*Work required*
Transcribe the entries below with complete accuracy, excluding the pictures.

*Record excerpts*
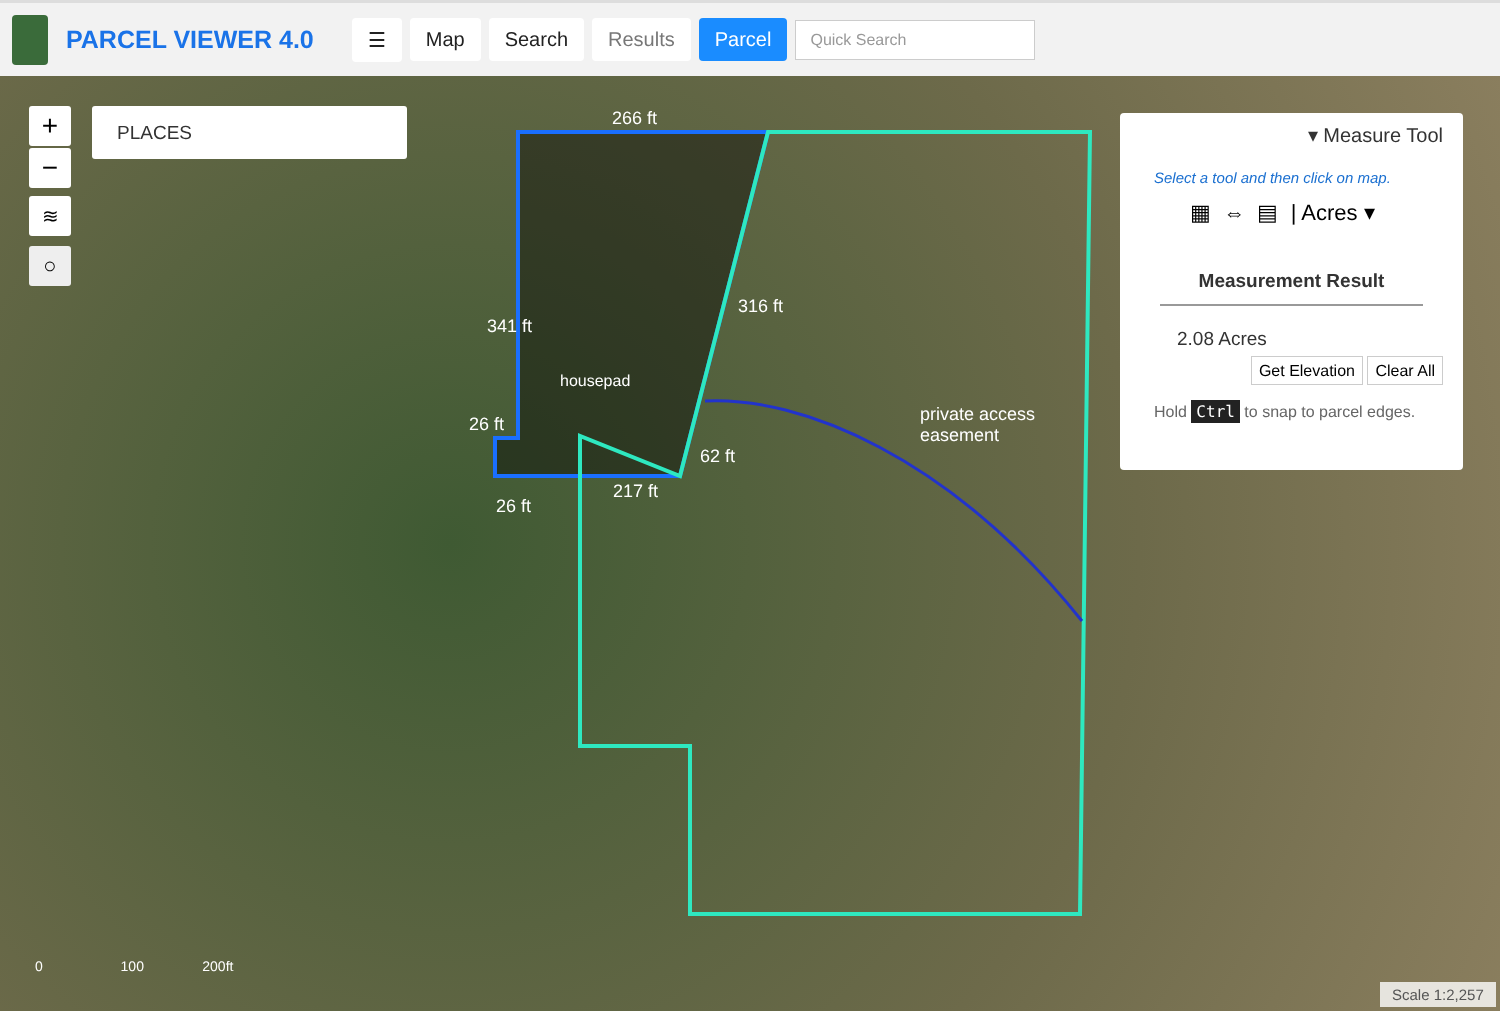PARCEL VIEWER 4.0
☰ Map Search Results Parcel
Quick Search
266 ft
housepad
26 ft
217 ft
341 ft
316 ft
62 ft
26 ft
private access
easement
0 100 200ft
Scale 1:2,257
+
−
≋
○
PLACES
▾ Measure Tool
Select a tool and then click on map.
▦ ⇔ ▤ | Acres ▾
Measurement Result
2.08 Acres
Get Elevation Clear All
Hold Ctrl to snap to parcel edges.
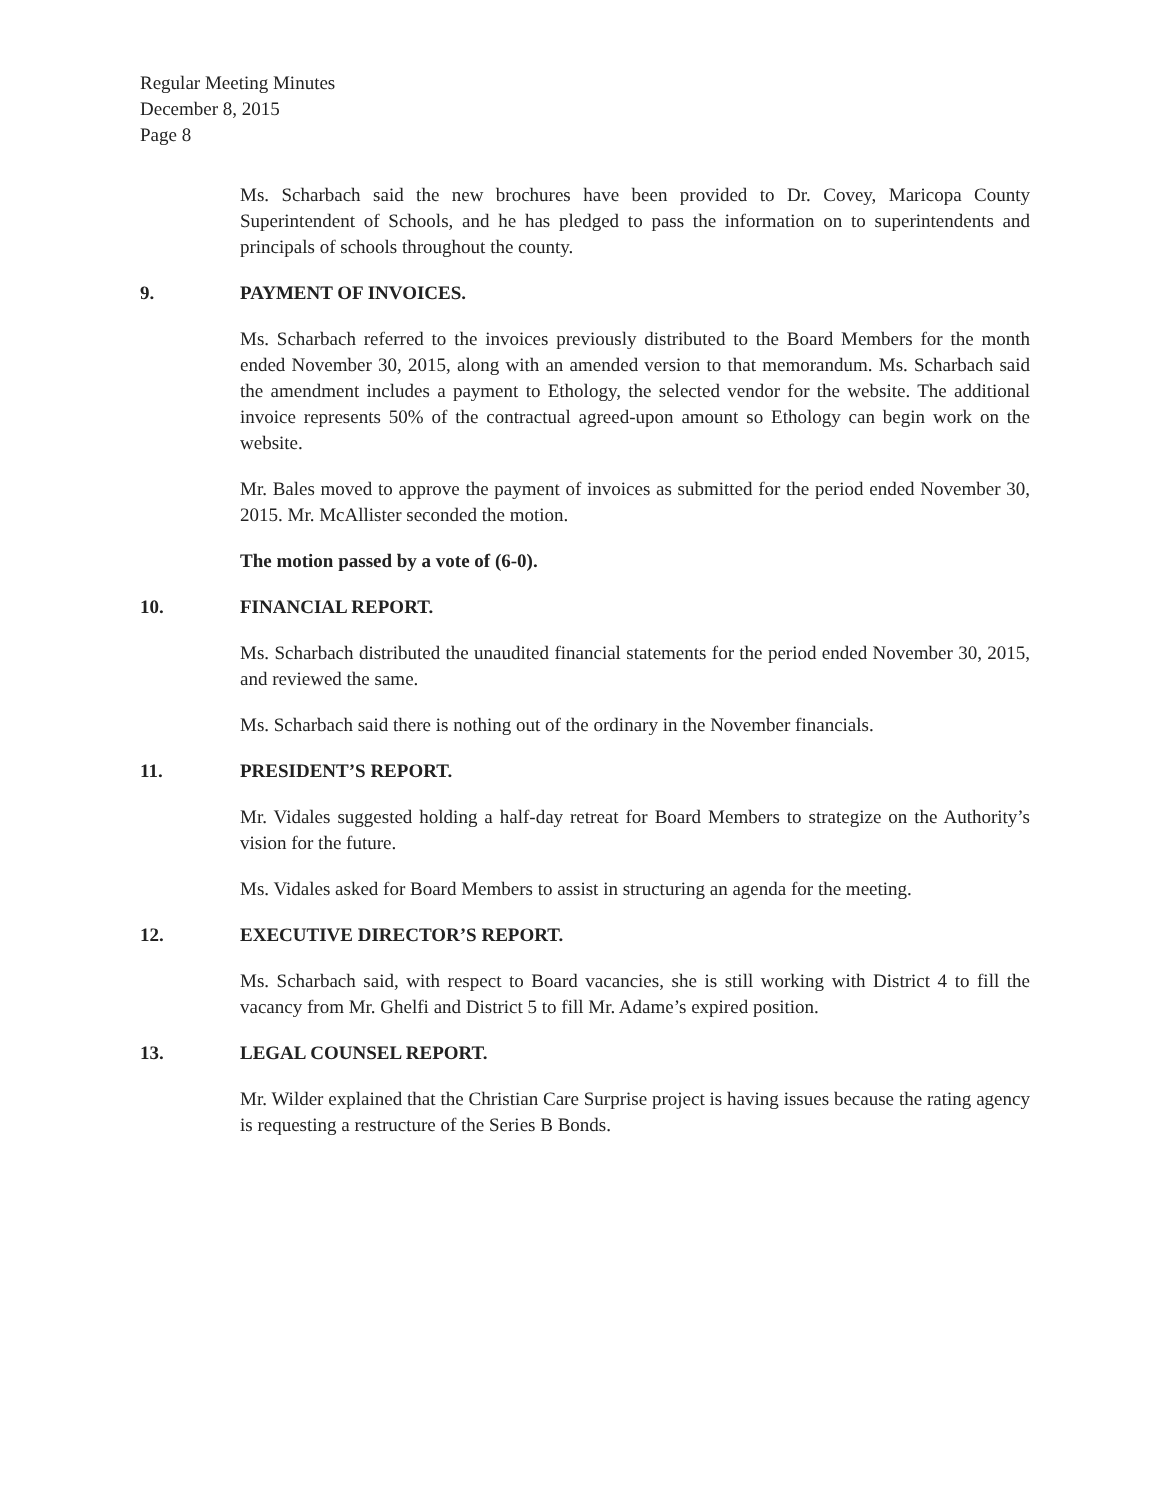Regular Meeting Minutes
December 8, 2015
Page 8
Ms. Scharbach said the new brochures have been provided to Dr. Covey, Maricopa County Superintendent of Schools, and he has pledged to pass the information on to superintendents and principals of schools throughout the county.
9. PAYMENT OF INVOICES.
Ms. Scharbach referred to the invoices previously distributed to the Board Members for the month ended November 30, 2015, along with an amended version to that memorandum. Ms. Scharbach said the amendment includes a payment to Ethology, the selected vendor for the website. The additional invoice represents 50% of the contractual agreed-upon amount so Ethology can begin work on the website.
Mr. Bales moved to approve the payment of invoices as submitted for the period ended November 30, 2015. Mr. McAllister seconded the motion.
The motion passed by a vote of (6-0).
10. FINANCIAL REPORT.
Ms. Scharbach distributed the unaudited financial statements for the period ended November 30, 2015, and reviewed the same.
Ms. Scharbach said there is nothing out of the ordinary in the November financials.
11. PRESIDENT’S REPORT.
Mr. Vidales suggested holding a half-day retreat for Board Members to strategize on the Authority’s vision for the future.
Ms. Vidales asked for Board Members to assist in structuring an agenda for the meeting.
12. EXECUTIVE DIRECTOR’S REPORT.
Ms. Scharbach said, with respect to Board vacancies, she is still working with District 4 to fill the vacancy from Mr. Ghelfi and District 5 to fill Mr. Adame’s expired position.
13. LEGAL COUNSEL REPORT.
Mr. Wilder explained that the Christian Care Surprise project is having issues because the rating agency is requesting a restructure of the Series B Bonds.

*Reply to the exercise*
PARCEL VIEWER 4.0
☰ Map Search Results Parcel
Quick Search
266 ft
housepad
26 ft
217 ft
341 ft
316 ft
62 ft
26 ft
private access
easement
0 100 200ft
Scale 1:2,257
+
−
≋
○
PLACES
▾ Measure Tool
Select a tool and then click on map.
▦ ⇔ ▤ | Acres ▾
Measurement Result
2.08 Acres
Get Elevation Clear All
Hold Ctrl to snap to parcel edges.
Regular Meeting Minutes
December 8, 2015
Page 8
Ms. Scharbach said the new brochures have been provided to Dr. Covey, Maricopa County Superintendent of Schools, and he has pledged to pass the information on to superintendents and principals of schools throughout the county.
9. PAYMENT OF INVOICES.
Ms. Scharbach referred to the invoices previously distributed to the Board Members for the month ended November 30, 2015, along with an amended version to that memorandum. Ms. Scharbach said the amendment includes a payment to Ethology, the selected vendor for the website. The additional invoice represents 50% of the contractual agreed-upon amount so Ethology can begin work on the website.
Mr. Bales moved to approve the payment of invoices as submitted for the period ended November 30, 2015. Mr. McAllister seconded the motion.
The motion passed by a vote of (6-0).
10. FINANCIAL REPORT.
Ms. Scharbach distributed the unaudited financial statements for the period ended November 30, 2015, and reviewed the same.
Ms. Scharbach said there is nothing out of the ordinary in the November financials.
11. PRESIDENT’S REPORT.
Mr. Vidales suggested holding a half-day retreat for Board Members to strategize on the Authority’s vision for the future.
Ms. Vidales asked for Board Members to assist in structuring an agenda for the meeting.
12. EXECUTIVE DIRECTOR’S REPORT.
Ms. Scharbach said, with respect to Board vacancies, she is still working with District 4 to fill the vacancy from Mr. Ghelfi and District 5 to fill Mr. Adame’s expired position.
13. LEGAL COUNSEL REPORT.
Mr. Wilder explained that the Christian Care Surprise project is having issues because the rating agency is requesting a restructure of the Series B Bonds.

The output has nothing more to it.